(Collected data)
=== Begin Enclosure ===
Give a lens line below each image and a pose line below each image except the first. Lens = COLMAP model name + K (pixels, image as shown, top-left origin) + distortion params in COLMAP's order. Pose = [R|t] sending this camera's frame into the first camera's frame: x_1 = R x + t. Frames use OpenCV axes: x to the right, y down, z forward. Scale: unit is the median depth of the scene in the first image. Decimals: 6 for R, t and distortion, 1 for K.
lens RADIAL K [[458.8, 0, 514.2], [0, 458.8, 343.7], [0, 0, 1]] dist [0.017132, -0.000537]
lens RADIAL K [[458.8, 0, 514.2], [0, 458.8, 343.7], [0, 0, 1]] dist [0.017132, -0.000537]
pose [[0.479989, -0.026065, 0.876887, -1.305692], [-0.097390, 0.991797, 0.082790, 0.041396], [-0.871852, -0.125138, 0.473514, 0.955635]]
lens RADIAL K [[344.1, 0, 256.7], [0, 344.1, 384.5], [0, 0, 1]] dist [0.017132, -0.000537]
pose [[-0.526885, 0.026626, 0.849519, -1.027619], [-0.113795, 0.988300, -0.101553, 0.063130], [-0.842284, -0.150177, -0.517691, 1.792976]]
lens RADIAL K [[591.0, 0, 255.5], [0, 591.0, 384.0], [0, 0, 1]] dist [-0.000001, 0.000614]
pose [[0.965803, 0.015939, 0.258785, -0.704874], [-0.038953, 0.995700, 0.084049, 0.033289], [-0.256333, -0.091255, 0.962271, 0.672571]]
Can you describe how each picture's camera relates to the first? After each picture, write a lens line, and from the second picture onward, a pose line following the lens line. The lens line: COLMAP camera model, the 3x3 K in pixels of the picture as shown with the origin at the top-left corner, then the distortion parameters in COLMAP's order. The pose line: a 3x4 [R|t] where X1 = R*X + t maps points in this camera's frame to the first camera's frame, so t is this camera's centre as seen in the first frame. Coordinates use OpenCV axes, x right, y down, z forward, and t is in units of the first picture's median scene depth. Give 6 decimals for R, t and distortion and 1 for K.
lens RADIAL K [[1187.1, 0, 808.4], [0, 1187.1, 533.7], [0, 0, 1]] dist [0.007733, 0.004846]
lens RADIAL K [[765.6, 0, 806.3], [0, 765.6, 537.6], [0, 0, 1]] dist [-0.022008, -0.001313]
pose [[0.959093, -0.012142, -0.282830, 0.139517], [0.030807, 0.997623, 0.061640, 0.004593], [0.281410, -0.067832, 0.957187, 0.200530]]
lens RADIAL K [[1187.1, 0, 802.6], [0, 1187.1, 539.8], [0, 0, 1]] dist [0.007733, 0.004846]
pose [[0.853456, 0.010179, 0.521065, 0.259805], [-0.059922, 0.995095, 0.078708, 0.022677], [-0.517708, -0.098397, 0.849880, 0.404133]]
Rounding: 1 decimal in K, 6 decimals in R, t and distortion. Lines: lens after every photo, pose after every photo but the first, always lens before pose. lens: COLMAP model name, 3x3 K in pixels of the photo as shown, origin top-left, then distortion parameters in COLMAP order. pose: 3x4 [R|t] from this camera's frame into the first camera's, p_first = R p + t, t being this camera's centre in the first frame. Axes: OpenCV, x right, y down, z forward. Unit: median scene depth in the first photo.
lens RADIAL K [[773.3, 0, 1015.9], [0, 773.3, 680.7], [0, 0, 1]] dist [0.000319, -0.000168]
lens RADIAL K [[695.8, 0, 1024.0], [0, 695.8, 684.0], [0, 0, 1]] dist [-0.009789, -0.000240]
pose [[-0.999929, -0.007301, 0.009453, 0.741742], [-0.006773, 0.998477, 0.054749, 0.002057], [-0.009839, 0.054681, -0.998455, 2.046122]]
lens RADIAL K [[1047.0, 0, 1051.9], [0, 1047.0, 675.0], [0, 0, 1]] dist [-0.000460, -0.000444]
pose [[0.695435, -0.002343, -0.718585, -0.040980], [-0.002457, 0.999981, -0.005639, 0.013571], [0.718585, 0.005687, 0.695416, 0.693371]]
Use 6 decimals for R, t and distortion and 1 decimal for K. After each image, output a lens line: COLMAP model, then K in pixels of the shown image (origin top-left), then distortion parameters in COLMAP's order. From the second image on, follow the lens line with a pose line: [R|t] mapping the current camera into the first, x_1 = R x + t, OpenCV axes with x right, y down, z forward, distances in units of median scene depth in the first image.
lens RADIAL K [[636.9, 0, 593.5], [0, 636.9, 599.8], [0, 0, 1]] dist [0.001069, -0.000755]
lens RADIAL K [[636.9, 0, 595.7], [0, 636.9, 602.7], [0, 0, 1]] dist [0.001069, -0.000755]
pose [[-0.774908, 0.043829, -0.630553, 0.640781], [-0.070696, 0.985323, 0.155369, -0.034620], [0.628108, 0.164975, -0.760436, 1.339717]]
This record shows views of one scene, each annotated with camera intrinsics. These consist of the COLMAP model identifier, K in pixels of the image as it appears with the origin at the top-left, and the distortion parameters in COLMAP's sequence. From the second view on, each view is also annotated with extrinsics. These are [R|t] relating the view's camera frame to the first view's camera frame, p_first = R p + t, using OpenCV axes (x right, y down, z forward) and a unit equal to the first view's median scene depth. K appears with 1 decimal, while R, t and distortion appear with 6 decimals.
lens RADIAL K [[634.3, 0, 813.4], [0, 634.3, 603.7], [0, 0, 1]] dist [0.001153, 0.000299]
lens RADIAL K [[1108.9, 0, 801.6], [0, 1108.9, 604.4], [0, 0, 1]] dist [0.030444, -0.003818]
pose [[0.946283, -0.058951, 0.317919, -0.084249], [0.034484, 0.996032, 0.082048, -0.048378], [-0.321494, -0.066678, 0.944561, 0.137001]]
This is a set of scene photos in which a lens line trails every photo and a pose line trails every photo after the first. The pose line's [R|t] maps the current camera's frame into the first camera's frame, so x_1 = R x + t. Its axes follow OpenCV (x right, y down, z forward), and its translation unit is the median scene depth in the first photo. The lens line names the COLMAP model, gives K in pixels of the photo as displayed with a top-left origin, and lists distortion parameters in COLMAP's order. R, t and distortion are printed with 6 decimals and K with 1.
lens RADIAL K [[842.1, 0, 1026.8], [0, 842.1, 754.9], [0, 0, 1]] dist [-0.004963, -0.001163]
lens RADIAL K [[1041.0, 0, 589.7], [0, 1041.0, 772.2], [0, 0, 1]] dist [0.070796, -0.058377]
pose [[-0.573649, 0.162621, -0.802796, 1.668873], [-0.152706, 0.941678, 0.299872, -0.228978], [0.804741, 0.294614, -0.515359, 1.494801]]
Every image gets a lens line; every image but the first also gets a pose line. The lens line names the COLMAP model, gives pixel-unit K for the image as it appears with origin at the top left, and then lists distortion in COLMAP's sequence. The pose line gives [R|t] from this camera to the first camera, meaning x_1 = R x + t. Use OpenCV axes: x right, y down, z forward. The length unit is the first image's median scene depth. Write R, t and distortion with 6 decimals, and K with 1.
=== End Enclosure ===
Switch every "lens line" in the listing to "intrinsics line", leaving everything else unchanged.

# RESULT BELOW
Give a intrinsics line below each image and a pose line below each image except the first. Lens = COLMAP model name + K (pixels, image as shown, top-left origin) + distortion params in COLMAP's order. Pose = [R|t] sending this camera's frame into the first camera's frame: x_1 = R x + t. Frames use OpenCV axes: x to the right, y down, z forward. Scale: unit is the median depth of the scene in the first image. Decimals: 6 for R, t and distortion, 1 for K.
lens RADIAL K [[458.8, 0, 514.2], [0, 458.8, 343.7], [0, 0, 1]] dist [0.017132, -0.000537]
lens RADIAL K [[458.8, 0, 514.2], [0, 458.8, 343.7], [0, 0, 1]] dist [0.017132, -0.000537]
pose [[0.479989, -0.026065, 0.876887, -1.305692], [-0.097390, 0.991797, 0.082790, 0.041396], [-0.871852, -0.125138, 0.473514, 0.955635]]
lens RADIAL K [[344.1, 0, 256.7], [0, 344.1, 384.5], [0, 0, 1]] dist [0.017132, -0.000537]
pose [[-0.526885, 0.026626, 0.849519, -1.027619], [-0.113795, 0.988300, -0.101553, 0.063130], [-0.842284, -0.150177, -0.517691, 1.792976]]
lens RADIAL K [[591.0, 0, 255.5], [0, 591.0, 384.0], [0, 0, 1]] dist [-0.000001, 0.000614]
pose [[0.965803, 0.015939, 0.258785, -0.704874], [-0.038953, 0.995700, 0.084049, 0.033289], [-0.256333, -0.091255, 0.962271, 0.672571]]
Can you describe how each picture's camera relates to the first? After each picture, write a intrinsics line, and from the second picture onward, a pose line following the intrinsics line. The intrinsics line: COLMAP camera model, the 3x3 K in pixels of the picture as shown with the origin at the top-left corner, then the distortion parameters in COLMAP's order. The pose line: a 3x4 [R|t] where X1 = R*X + t maps points in this camera's frame to the first camera's frame, so t is this camera's centre as seen in the first frame. Coordinates use OpenCV axes, x right, y down, z forward, and t is in units of the first picture's median scene depth. Give 6 decimals for R, t and distortion and 1 for K.
lens RADIAL K [[1187.1, 0, 808.4], [0, 1187.1, 533.7], [0, 0, 1]] dist [0.007733, 0.004846]
lens RADIAL K [[765.6, 0, 806.3], [0, 765.6, 537.6], [0, 0, 1]] dist [-0.022008, -0.001313]
pose [[0.959093, -0.012142, -0.282830, 0.139517], [0.030807, 0.997623, 0.061640, 0.004593], [0.281410, -0.067832, 0.957187, 0.200530]]
lens RADIAL K [[1187.1, 0, 802.6], [0, 1187.1, 539.8], [0, 0, 1]] dist [0.007733, 0.004846]
pose [[0.853456, 0.010179, 0.521065, 0.259805], [-0.059922, 0.995095, 0.078708, 0.022677], [-0.517708, -0.098397, 0.849880, 0.404133]]
Rounding: 1 decimal in K, 6 decimals in R, t and distortion. Lines: lens after every photo, pose after every photo but the first, always lens before pose. lens: COLMAP model name, 3x3 K in pixels of the photo as shown, origin top-left, then distortion parameters in COLMAP order. pose: 3x4 [R|t] from this camera's frame into the first camera's, p_first = R p + t, t being this camera's centre in the first frame. Axes: OpenCV, x right, y down, z forward. Unit: median scene depth in the first photo.
lens RADIAL K [[773.3, 0, 1015.9], [0, 773.3, 680.7], [0, 0, 1]] dist [0.000319, -0.000168]
lens RADIAL K [[695.8, 0, 1024.0], [0, 695.8, 684.0], [0, 0, 1]] dist [-0.009789, -0.000240]
pose [[-0.999929, -0.007301, 0.009453, 0.741742], [-0.006773, 0.998477, 0.054749, 0.002057], [-0.009839, 0.054681, -0.998455, 2.046122]]
lens RADIAL K [[1047.0, 0, 1051.9], [0, 1047.0, 675.0], [0, 0, 1]] dist [-0.000460, -0.000444]
pose [[0.695435, -0.002343, -0.718585, -0.040980], [-0.002457, 0.999981, -0.005639, 0.013571], [0.718585, 0.005687, 0.695416, 0.693371]]
Use 6 decimals for R, t and distortion and 1 decimal for K. After each image, output a intrinsics line: COLMAP model, then K in pixels of the shown image (origin top-left), then distortion parameters in COLMAP's order. From the second image on, follow the intrinsics line with a pose line: [R|t] mapping the current camera into the first, x_1 = R x + t, OpenCV axes with x right, y down, z forward, distances in units of median scene depth in the first image.
lens RADIAL K [[636.9, 0, 593.5], [0, 636.9, 599.8], [0, 0, 1]] dist [0.001069, -0.000755]
lens RADIAL K [[636.9, 0, 595.7], [0, 636.9, 602.7], [0, 0, 1]] dist [0.001069, -0.000755]
pose [[-0.774908, 0.043829, -0.630553, 0.640781], [-0.070696, 0.985323, 0.155369, -0.034620], [0.628108, 0.164975, -0.760436, 1.339717]]
This record shows views of one scene, each annotated with camera intrinsics. These consist of the COLMAP model identifier, K in pixels of the image as it appears with the origin at the top-left, and the distortion parameters in COLMAP's sequence. From the second view on, each view is also annotated with extrinsics. These are [R|t] relating the view's camera frame to the first view's camera frame, p_first = R p + t, using OpenCV axes (x right, y down, z forward) and a unit equal to the first view's median scene depth. K appears with 1 decimal, while R, t and distortion appear with 6 decimals.
lens RADIAL K [[634.3, 0, 813.4], [0, 634.3, 603.7], [0, 0, 1]] dist [0.001153, 0.000299]
lens RADIAL K [[1108.9, 0, 801.6], [0, 1108.9, 604.4], [0, 0, 1]] dist [0.030444, -0.003818]
pose [[0.946283, -0.058951, 0.317919, -0.084249], [0.034484, 0.996032, 0.082048, -0.048378], [-0.321494, -0.066678, 0.944561, 0.137001]]
This is a set of scene photos in which a intrinsics line trails every photo and a pose line trails every photo after the first. The pose line's [R|t] maps the current camera's frame into the first camera's frame, so x_1 = R x + t. Its axes follow OpenCV (x right, y down, z forward), and its translation unit is the median scene depth in the first photo. The intrinsics line names the COLMAP model, gives K in pixels of the photo as displayed with a top-left origin, and lists distortion parameters in COLMAP's order. R, t and distortion are printed with 6 decimals and K with 1.
lens RADIAL K [[842.1, 0, 1026.8], [0, 842.1, 754.9], [0, 0, 1]] dist [-0.004963, -0.001163]
lens RADIAL K [[1041.0, 0, 589.7], [0, 1041.0, 772.2], [0, 0, 1]] dist [0.070796, -0.058377]
pose [[-0.573649, 0.162621, -0.802796, 1.668873], [-0.152706, 0.941678, 0.299872, -0.228978], [0.804741, 0.294614, -0.515359, 1.494801]]
Every image gets a intrinsics line; every image but the first also gets a pose line. The intrinsics line names the COLMAP model, gives pixel-unit K for the image as it appears with origin at the top left, and then lists distortion in COLMAP's sequence. The pose line gives [R|t] from this camera to the first camera, meaning x_1 = R x + t. Use OpenCV axes: x right, y down, z forward. The length unit is the first image's median scene depth. Write R, t and distortion with 6 decimals, and K with 1.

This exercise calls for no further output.